Михаил Семенович, держа сапог в руке, слушает его со вниманием.

– Вот построим город на Нижнем Амуре да два города на морском побережье – тогда и за ваш проект примемся. Шелку бы хорошо, – говорит он учителю. – Я для вашего проекта тысяч десять где-нибудь раздобуду… Вы пришлите мне докладец.

Учитель уходит. Михаил Семенович говорит Лузе:

– Не шелк мне дорог, учитель хорош! Видал глаза? Фабрики, говорит, в тайге… Охотники за червями… Молодец! Стоит десяти тысяч.

Луза, кажется ему, не успел еще вытянуть ноги, еще горят они и ноют от ходьбы, а Михаил Семенович уже будит его.

– Вставай, брат, – говорит он, – нечего казенный хлеб лежа есть…

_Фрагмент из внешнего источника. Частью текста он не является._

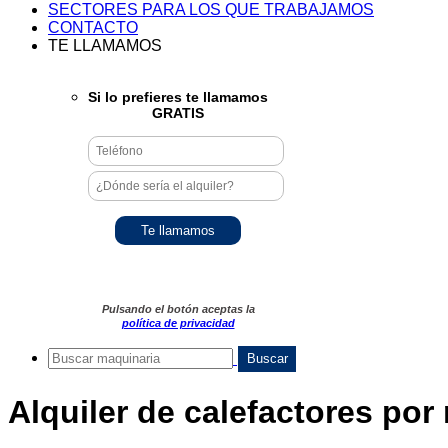
SECTORES PARA LOS QUE TRABAJAMOS
CONTACTO
TE LLAMAMOS
Si lo prefieres te llamamos
GRATIS
Pulsando el botón aceptas la
política de privacidad
Alquiler de calefactores por 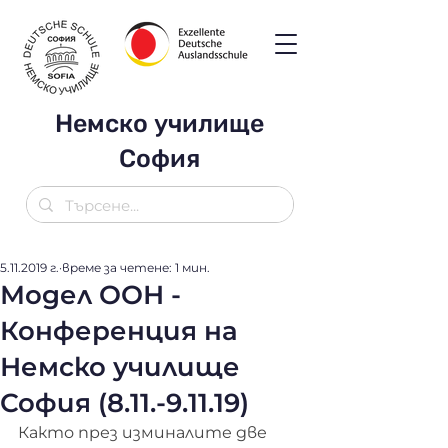
Немско училище
София
5.11.2019 г.
време за четене: 1 мин.
Модел ООН -
Конференция на
Немско училище
София (8.11.-9.11.19)
Както през изминалите две 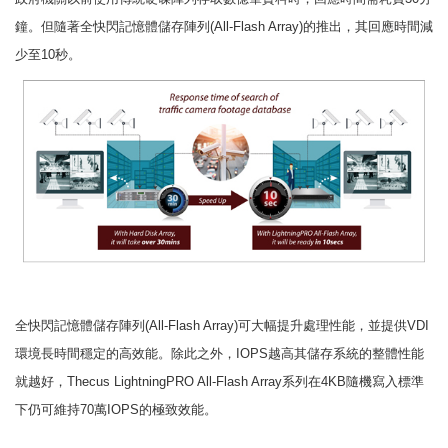
鐘。但隨著全快閃記憶體儲存陣列(All-Flash Array)的推出，其回應時間減
少至10秒。
全快閃記憶體儲存陣列(All-Flash Array)可大幅提升處理性能，並提供VDI
環境長時間穩定的高效能。除此之外，IOPS越高其儲存系統的整體性能
就越好，Thecus LightningPRO All-Flash Array系列在4KB隨機寫入標準
下仍可維持70萬IOPS的極致效能。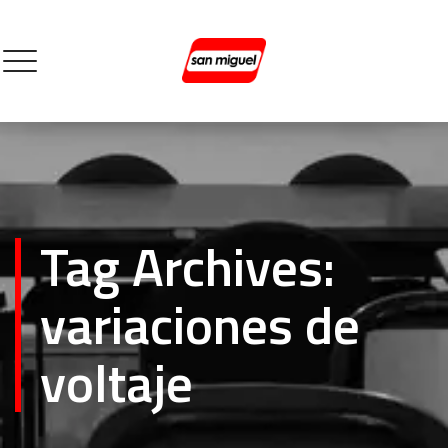
Tag Archives:
variaciones de
voltaje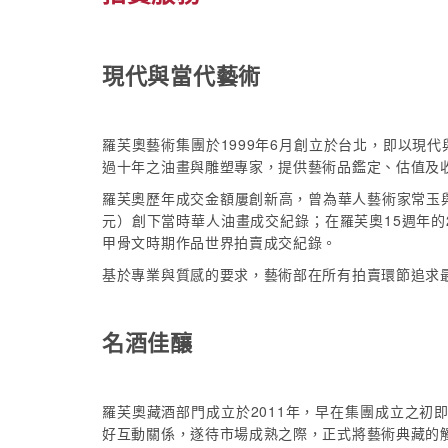
現代與當代藝術
羅芙奧藝術集團於1999年6月創立於台北，即以
過十年之油畫與雕塑專家，提供藝術品鑑定、估值及
羅芙奧歷年成交金額屢創新高，曾為華人藝術家常玉與趙
元）創下當時華人油畫成交紀錄；在羅芙奧15週年的
甲骨文時期作品世界拍賣成交紀錄。
基於專業與質感的要求，藝術部在所有拍賣環節追求
名酒佳釀
羅芙奧藏酒部門成立於2011年，早在集團成立之初
好互動關係，遂待市場成熟之際，正式將藝術典藏的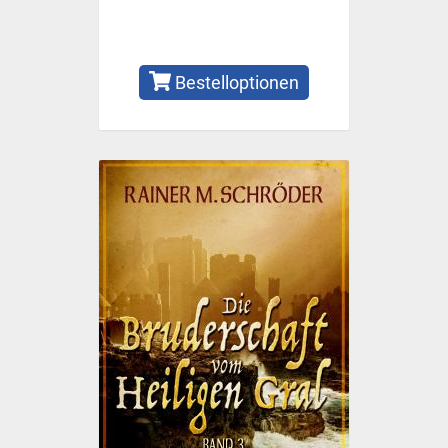
Bestelloptionen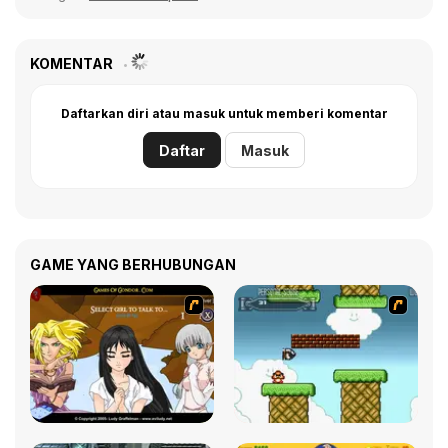
KOMENTAR
Daftarkan diri atau masuk untuk memberi komentar
Daftar
Masuk
GAME YANG BERHUBUNGAN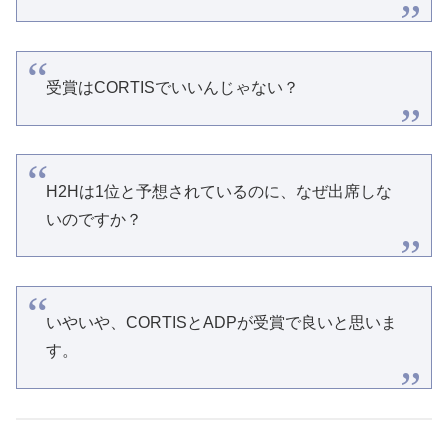
受賞はCORTISでいいんじゃない？
H2Hは1位と予想されているのに、なぜ出席しな
いのですか？
いやいや、CORTISとADPが受賞で良いと思いま
す。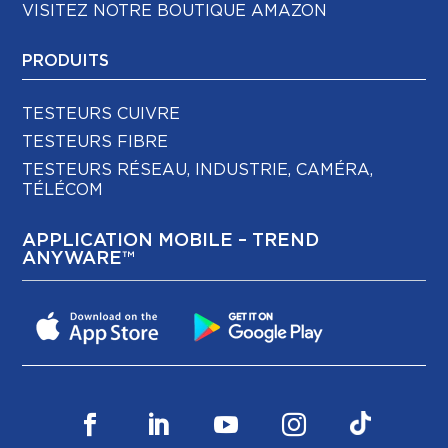
VISITEZ NOTRE BOUTIQUE AMAZON
PRODUITS
TESTEURS CUIVRE
TESTEURS FIBRE
TESTEURS RÉSEAU, INDUSTRIE, CAMÉRA,
TÉLÉCOM
APPLICATION MOBILE – TREND
ANYWARE™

– Да ведь только глаза закрыл. Куда теперь?

– К Винокурову в дивизию. Три часа глаза закрывал, хватит.

Они едут в дивизию Винокурова. А пока они едут, спазма сжимает узкое горло Уссурийской железной дороги. Книги, тракторы, спички, танки, люди, медикаменты, подводные лодки – все, что катится сюда с запада, застревает в узком, как горло кита, проходе.

Черняев в вагоне Михаила Семеновича принимает телеграмму за телеграммой и особым чутьем секретаря быстро догадывается, где может быть его шеф.

Еще почти ночь. Ни ночь, ни утро. Комдив Винокуров просыпается от звонка.

– Кто? – кричит он. – Что? Михаил Семенович? Не был… А-а-а? Хорошо. Спасибо. Не уйдет, нет. Как будет в руках, я тебе позвоню, Черняев. Ладно. Валяй, спи, не уйдет.

Но Михаил Семенович обманул на этот раз чутье Черняева: он поехал к Варваре Ильинишне, а к Винокурову будет завтра.

*

В горах сыро и туманно. Молча сидеть и думать нельзя, становится холодно, клонит ко сну, ломит и жмет в пояснице. И Михаил Семенович начинает думать вслух – все-таки разговор.

– Горизонтально у нас как-то мыслят, – говорит он, зевая.

В этой фразе все. Он, которому революция дала два ордена, большой пост, большую квартиру, в которой ему некогда жить, большую и веселую семью, которую он не видит по неделям, большой и роскошный автомобиль, который он жалеет портить на этих дорогах, – он распоряжается с азартом и волнением только большим и ясным своим характером. Характер его тоже сделала революция, и этот характер как бы лежит в сберкассе, давая из года в год проценты. Все что-то прибавляется и прибавляется в уменье разбираться в людях и глядеть вперед.

– Горизонтально у нас как-то думают, – повторяет он, пропуская сквозь сознание вместе с этой фразой целый поток имен, лиц и фактов, кажущихся ему неправильными. Он думает о людях, как изобретатель их.